◆ Available data
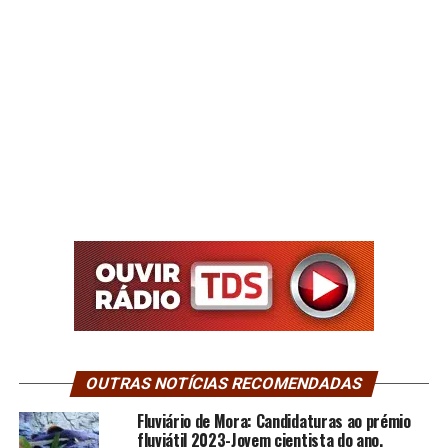
OUTRAS NOTÍCIAS RECOMENDADAS
Fluviário de Mora: Candidaturas ao prémio
fluviátil 2023-Jovem cientista do ano.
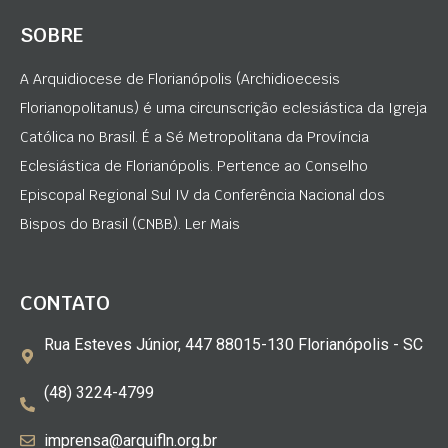
SOBRE
A Arquidiocese de Florianópolis (Archidioecesis
Florianopolitanus) é uma circunscrição eclesiástica da Igreja
Católica no Brasil. É a Sé Metropolitana da Província
Eclesiástica de Florianópolis. Pertence ao Conselho
Episcopal Regional Sul IV da Conferência Nacional dos
Bispos do Brasil (CNBB). Ler Mais
CONTATO
Rua Esteves Júnior, 447 88015-130 Florianópolis - SC
(48) 3224-4799
imprensa@arquifln.org.br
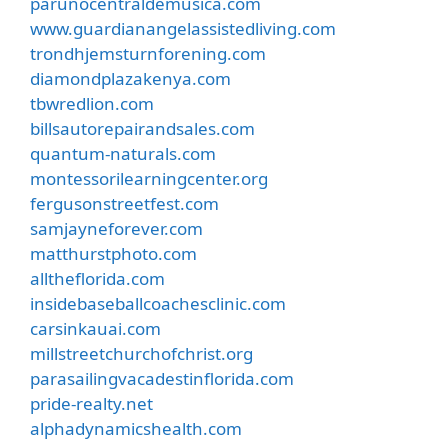
parunocentraldemusica.com
www.guardianangelassistedliving.com
trondhjemsturnforening.com
diamondplazakenya.com
tbwredlion.com
billsautorepairandsales.com
quantum-naturals.com
montessorilearningcenter.org
fergusonstreetfest.com
samjayneforever.com
matthurstphoto.com
alltheflorida.com
insidebaseballcoachesclinic.com
carsinkauai.com
millstreetchurchofchrist.org
parasailingvacadestinflorida.com
pride-realty.net
alphadynamicshealth.com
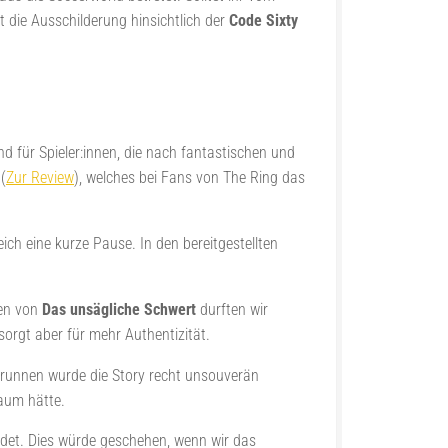
t die Ausschilderung hinsichtlich der
Code Sixty
d für Spieler:innen, die nach fantastischen und
n
(
Zur Review
), welches bei Fans von The Ring das
ich eine kurze Pause. In den bereitgestellten
ten von
Das unsägliche Schwert
durften wir
sorgt aber für mehr Authentizität.
Brunnen wurde die Story recht unsouverän
aum hätte.
ndet. Dies würde geschehen, wenn wir das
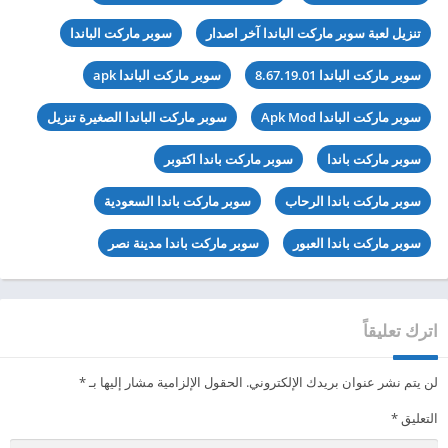
تنزيل لعبة سوبر ماركت الباندا آخر اصدار
سوبر ماركت الباندا
سوبر ماركت الباندا 8.67.19.01
سوبر ماركت الباندا apk
سوبر ماركت الباندا Apk Mod
سوبر ماركت الباندا الصغيرة تنزيل
سوبر ماركت باندا
سوبر ماركت باندا اكتوبر
سوبر ماركت باندا الرحاب
سوبر ماركت باندا السعودية
سوبر ماركت باندا العبور
سوبر ماركت باندا مدينة نصر
اترك تعليقاً
لن يتم نشر عنوان بريدك الإلكتروني.
الحقول الإلزامية مشار إليها بـ
*
التعليق
*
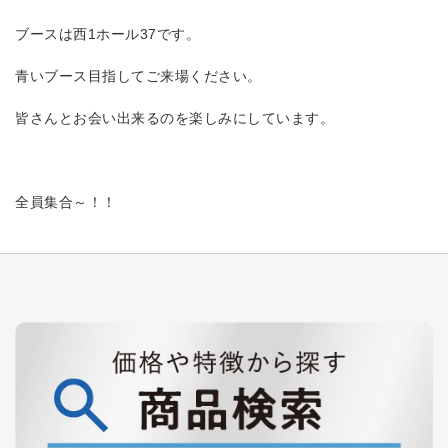
ブースは西1ホール37です。
青いブース目指してご来場ください。
皆さんとお会い出来るのを楽しみにしています。
全員集合～！！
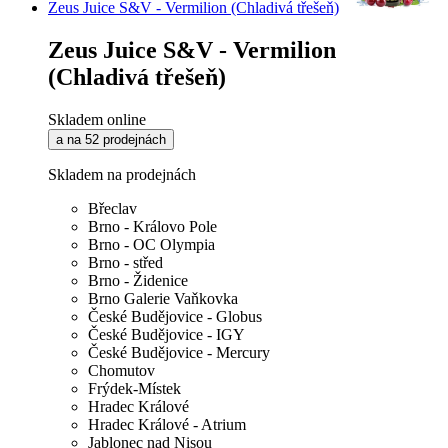
Zeus Juice S&V - Vermilion (Chladivá třešeň)
Zeus Juice S&V - Vermilion
(Chladivá třešeň)
Skladem online
a na 52 prodejnách
Skladem na prodejnách
Břeclav
Brno - Královo Pole
Brno - OC Olympia
Brno - střed
Brno - Židenice
Brno Galerie Vaňkovka
České Budějovice - Globus
České Budějovice - IGY
České Budějovice - Mercury
Chomutov
Frýdek-Místek
Hradec Králové
Hradec Králové - Atrium
Jablonec nad Nisou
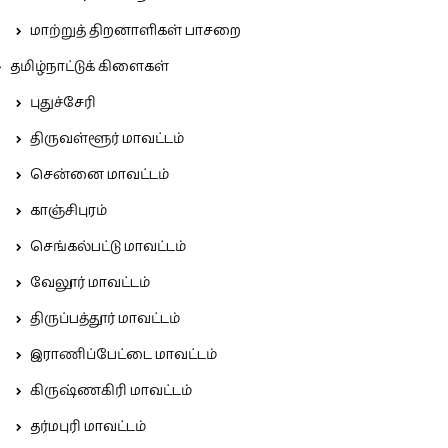
மாற்றுத் திறனாளிகள் பாசறை
தமிழ்நாட்டுக் கிளைகள்
புதுச்சேரி
திருவள்ளூர் மாவட்டம்
சென்னை மாவட்டம்
காஞ்சிபுரம்
செங்கல்பட்டு மாவட்டம்
வேலூர் மாவட்டம்
திருப்பத்தூர் மாவட்டம்
இராணிப்பேட்டை மாவட்டம்
கிருஷ்ணகிரி மாவட்டம்
தர்மபுரி மாவட்டம்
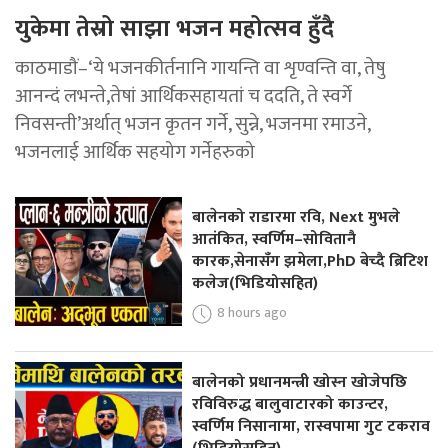
युकेमा तेस्रो साझा भजन महोत्सव हुँदै
काठमाडौं–‘ये भजनकीर्तनानि गायन्ति वा शृण्वन्ति वा, तेषु
आनन्दं लभन्ते,तेषां आर्थिकसहायतां च ददति, ते स्वर्गे
निवसन्ती’अर्थात् भजन कृतन गर्ने, सुन्ने, भजनमा रमाउने,
भजनलाई आर्थिक सहयोग गर्नेहरुको
बालेनको राडारमा रवि, Next मुभले
आतंकित, स्वर्णिम–सोवितानै
कारक,सेनासँग झमेला,PhD बेच्दै ब्रिटिश
कलेज(भिडियोसहित)
8 hours ago
बालेनको प्रधानमन्त्री खोस्न खोजेपछि
रविविरुद्ध बालुवाटारको काउन्टर,
स्वर्णिम निसानामा, रास्वपामा गुट टकराव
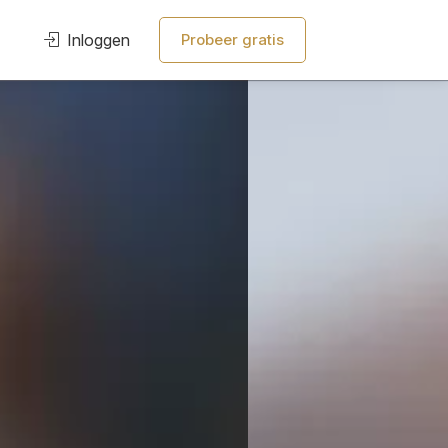
Inloggen
Probeer gratis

◆ Task instructions
Can you reproduce verbatim every line of text from all the entries above, leaving the pictures out of your answer?

◆ Reply
OUTRAS NOTÍCIAS RECOMENDADAS
Fluviário de Mora: Candidaturas ao prémio
fluviátil 2023-Jovem cientista do ano.
SOBRE
A Arquidiocese de Florianópolis (Archidioecesis
Florianopolitanus) é uma circunscrição eclesiástica da Igreja
Católica no Brasil. É a Sé Metropolitana da Província
Eclesiástica de Florianópolis. Pertence ao Conselho
Episcopal Regional Sul IV da Conferência Nacional dos
Bispos do Brasil (CNBB). Ler Mais
CONTATO
Rua Esteves Júnior, 447 88015-130 Florianópolis - SC
(48) 3224-4799
imprensa@arquifln.org.br
parunocentraldemusica.com
www.guardianangelassistedliving.com
trondhjemsturnforening.com
diamondplazakenya.com
tbwredlion.com
billsautorepairandsales.com
quantum-naturals.com
montessorilearningcenter.org
fergusonstreetfest.com
samjayneforever.com
matthurstphoto.com
alltheflorida.com
insidebaseballcoachesclinic.com
carsinkauai.com
millstreetchurchofchrist.org
parasailingvacadestinflorida.com
pride-realty.net
alphadynamicshealth.com
t die Ausschilderung hinsichtlich der
Code Sixty
d für Spieler:innen, die nach fantastischen und
n
(
Zur Review
), welches bei Fans von The Ring das
ich eine kurze Pause. In den bereitgestellten
ten von
Das unsägliche Schwert
durften wir
sorgt aber für mehr Authentizität.
Brunnen wurde die Story recht unsouverän
aum hätte.
ndet. Dies würde geschehen, wenn wir das
تنزيل لعبة سوبر ماركت الباندا آخر اصدار
سوبر ماركت الباندا
سوبر ماركت الباندا 8.67.19.01
سوبر ماركت الباندا apk
سوبر ماركت الباندا Apk Mod
سوبر ماركت الباندا الصغيرة تنزيل
سوبر ماركت باندا
سوبر ماركت باندا اكتوبر
سوبر ماركت باندا الرحاب
سوبر ماركت باندا السعودية
سوبر ماركت باندا العبور
سوبر ماركت باندا مدينة نصر
اترك تعليقاً
لن يتم نشر عنوان بريدك الإلكتروني.
الحقول الإلزامية مشار إليها بـ
*
التعليق
*
ブースは西1ホール37です。
青いブース目指してご来場ください。
皆さんとお会い出来るのを楽しみにしています。
全員集合～！！
Zeus Juice S&V - Vermilion (Chladivá třešeň)
Zeus Juice S&V - Vermilion
(Chladivá třešeň)
Skladem online
a na 52 prodejnách
Skladem na prodejnách
Břeclav
Brno - Královo Pole
Brno - OC Olympia
Brno - střed
Brno - Židenice
Brno Galerie Vaňkovka
České Budějovice - Globus
České Budějovice - IGY
České Budějovice - Mercury
Chomutov
Frýdek-Místek
Hradec Králové
Hradec Králové - Atrium
Jablonec nad Nisou
மாற்றுத் திறனாளிகள் பாசறை
தமிழ்நாட்டுக் கிளைகள்
புதுச்சேரி
திருவள்ளூர் மாவட்டம்
சென்னை மாவட்டம்
காஞ்சிபுரம்
செங்கல்பட்டு மாவட்டம்
வேலூர் மாவட்டம்
திருப்பத்தூர் மாவட்டம்
இராணிப்பேட்டை மாவட்டம்
கிருஷ்ணகிரி மாவட்டம்
தர்மபுரி மாவட்டம்
युकेमा तेस्रो साझा भजन महोत्सव हुँदै
काठमाडौं–‘ये भजनकीर्तनानि गायन्ति वा शृण्वन्ति वा, तेषु
आनन्दं लभन्ते,तेषां आर्थिकसहायतां च ददति, ते स्वर्गे
निवसन्ती’अर्थात् भजन कृतन गर्ने, सुन्ने, भजनमा रमाउने,
भजनलाई आर्थिक सहयोग गर्नेहरुको
बालेनको राडारमा रवि, Next मुभले
आतंकित, स्वर्णिम–सोवितानै
कारक,सेनासँग झमेला,PhD बेच्दै ब्रिटिश
कलेज(भिडियोसहित)
8 hours ago
बालेनको प्रधानमन्त्री खोस्न खोजेपछि
रविविरुद्ध बालुवाटारको काउन्टर,
स्वर्णिम निसानामा, रास्वपामा गुट टकराव
Inloggen
Probeer gratis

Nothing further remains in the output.